- (10 points)
Let
Bucky[1024, 1024] be a two-dimensional array
of IEEE single-precision floating-point numbers stored in row-major
order. Consider a simple program fragment that sums and then zeros
all the elements.
Let all "r" variables be allocated in registers and ignore the
effect of instruction fetches.
rsum = 0.0
do rj = 1 to 1024 {
do ri = 1 to 1024 {
rsum = rsum + Bucky[ri,rj]
}}
do rj = 1 to 1024 {
do ri = 1 to 1024 {
Bucky[ri,rj] = 0.0
}}
Assume this program fragment executes on a system with a data cache that is
only 512 bytes large and uses 32-byte blocks. State
any additional assumptions you need to make.
- How many misses will this program suffer?
- Write a new program that suffers many fewer misses.
(The best answer suffers fewer than 1/10th the misses).
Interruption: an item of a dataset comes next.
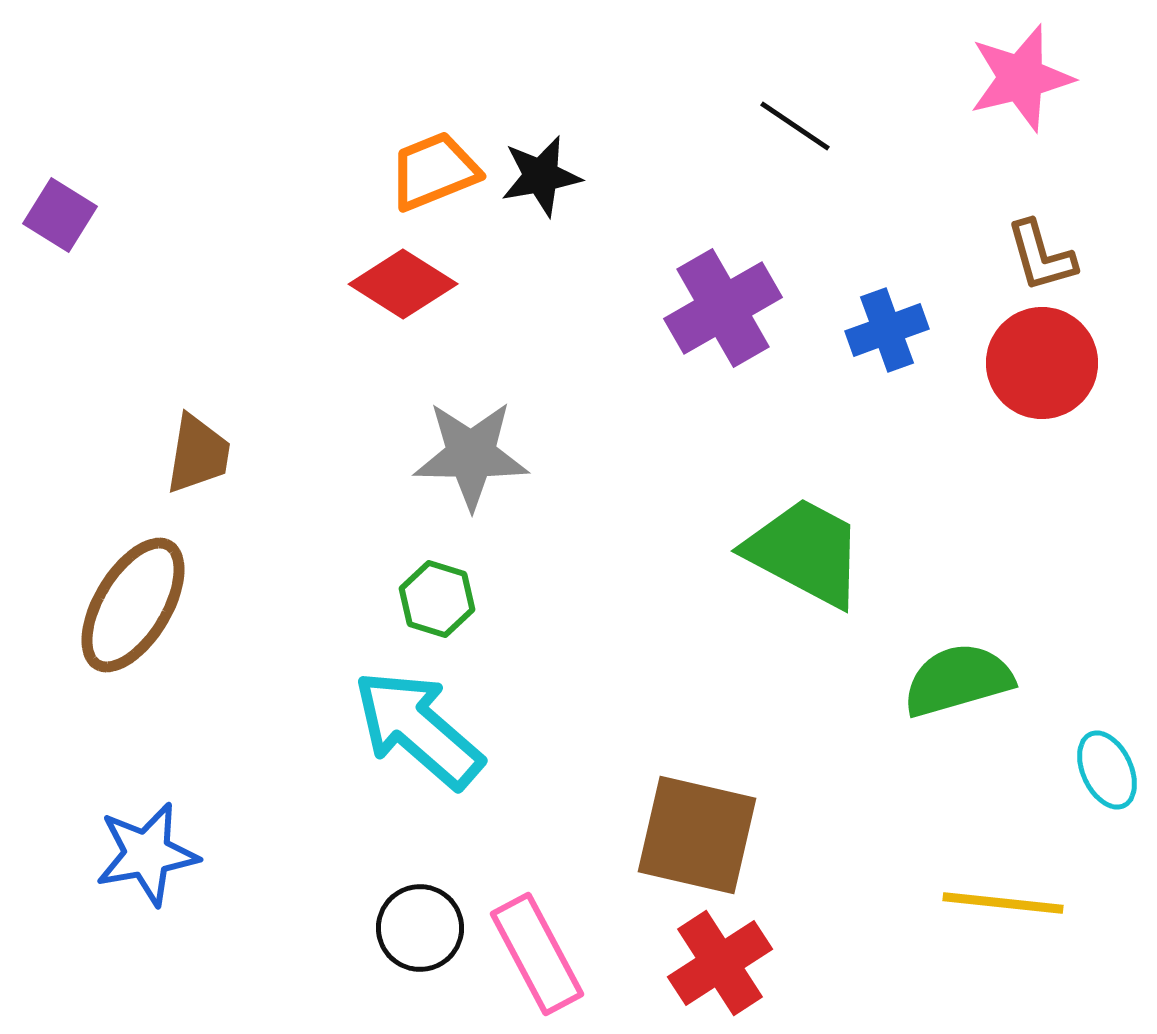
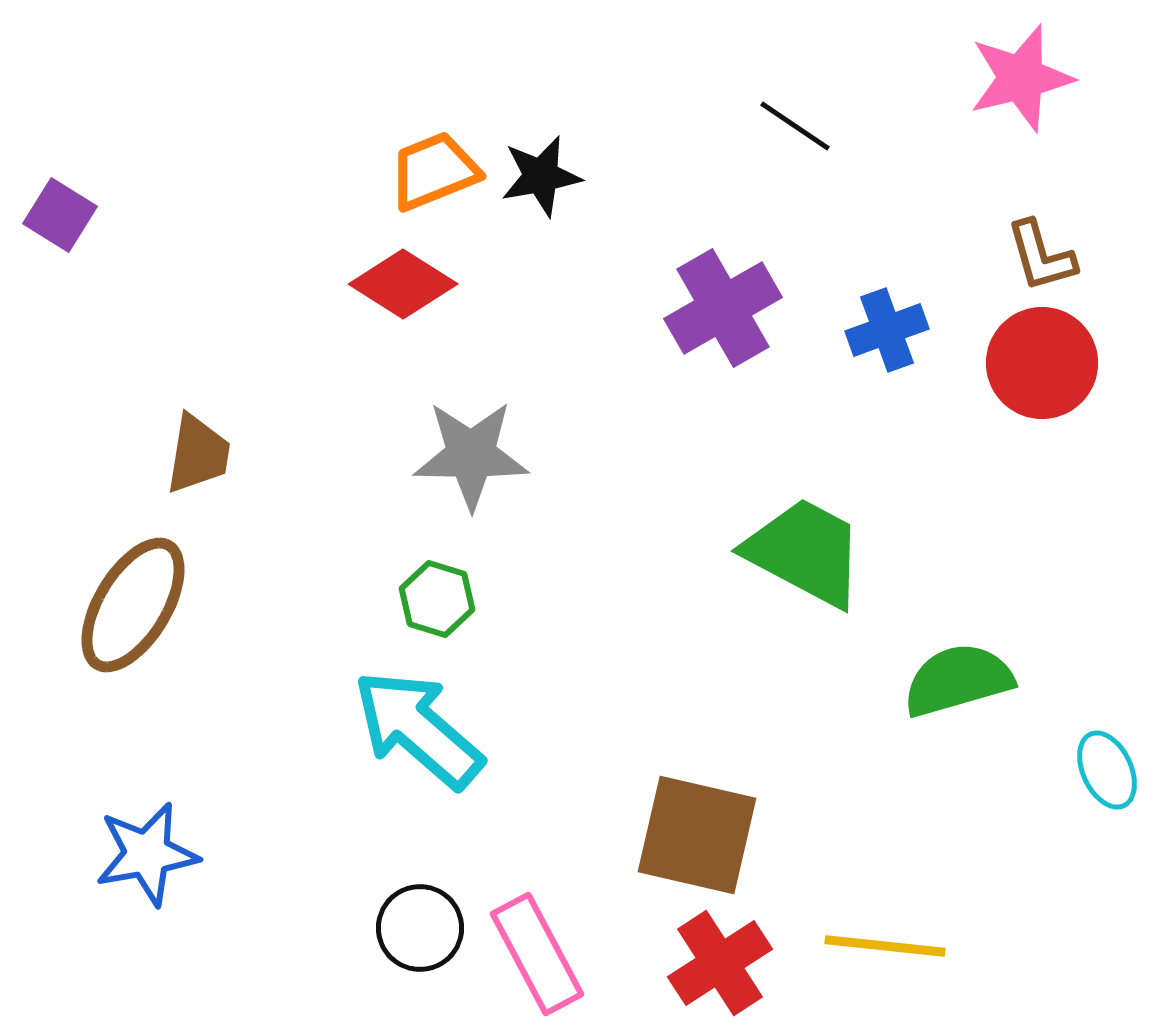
yellow line: moved 118 px left, 43 px down
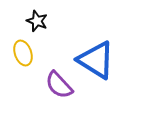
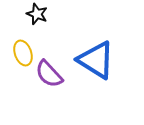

- How many misses does your improved program suffer?
- (8 points)
Perform the following IEEE Single-Precision Floating-Point subtraction.
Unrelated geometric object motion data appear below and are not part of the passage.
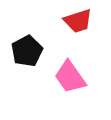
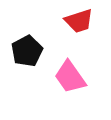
red trapezoid: moved 1 px right
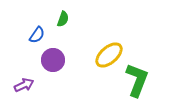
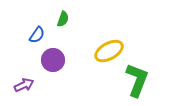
yellow ellipse: moved 4 px up; rotated 12 degrees clockwise
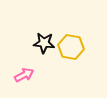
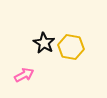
black star: rotated 25 degrees clockwise
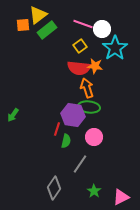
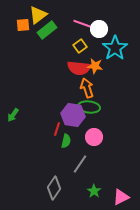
white circle: moved 3 px left
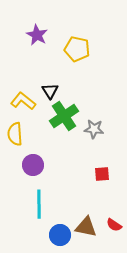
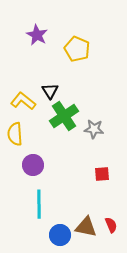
yellow pentagon: rotated 10 degrees clockwise
red semicircle: moved 3 px left; rotated 147 degrees counterclockwise
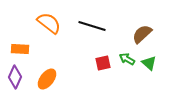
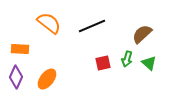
black line: rotated 40 degrees counterclockwise
green arrow: rotated 105 degrees counterclockwise
purple diamond: moved 1 px right
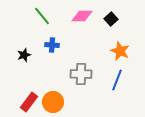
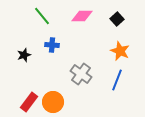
black square: moved 6 px right
gray cross: rotated 35 degrees clockwise
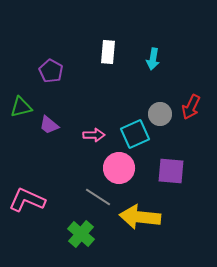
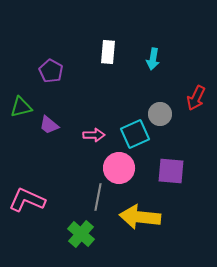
red arrow: moved 5 px right, 9 px up
gray line: rotated 68 degrees clockwise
Use standard rounding (to nearest, with even as tie-breaker). Show your
work. Put your final answer back into hexadecimal.
0xc67ff800
- 0x407ff800
-------------
- (4 points)
A computer system has two levels of cache, called L1 and L2.
If an access misses in the L1 cache, the access request is
sent to the L2 cache.
If the L2 cache misses, then the access request is sent to main
memory.
Assume the following cache access parameters to show the work
in calculating
the average memory access time (AMAT) for this computer system.
- TL1 is 2 nsec
- TL2 is 20 nsec
- Tmain memory is 100 nsec
- Of all memory requests, 98.2% hit in the L1 cache.
- Of all requests sent to the L2 cache, 75% hit
- (6 points)
Identify every dependency (read-after-write, write-after-read,
write-after-write and control) in the following code fragment.
Classify each dependency as a data dependency or a control dependency.
For each dependency, tell whether it would cause a stall (pipeline
hole) for the 5-stage MIPS pipeline presented in class.
addi $12, $13, $11
lw $13, 4($12)
and $8, $8, $12
sub $8, $10, $11
- (8 points)
Assume the MIPS 5-stage pipeline is to be executing
the following MIPS RISC R2000 code
lw $t0, 16($sp)
add $t1, $t0, $t3
sw $t1, 4($sp)
addi $t4, $t4, 1
A. Identify any data dependencies in this code that would cause
a stall (hole, bubble) in the pipeline.
B. Draw a diagram of the MIPS 5-stage pipeline, showing the
execution of this MIPS RISC R2000 code fragment.
- (6 points)
You are a computer designer considering how to make your design run
faster. For some important customer programs, your base design
currently spends 25% of time doing floating-point addition and
10% doing floating-point multiplication. You know:
(a) a good method to make addition twice as fast and
(b) another method to overlap multiplication
with other things (making its contribution execution time be zero).
- What are the overall speedup for (a) and (b) separately?
- If you could use only one, which one would you use? Why?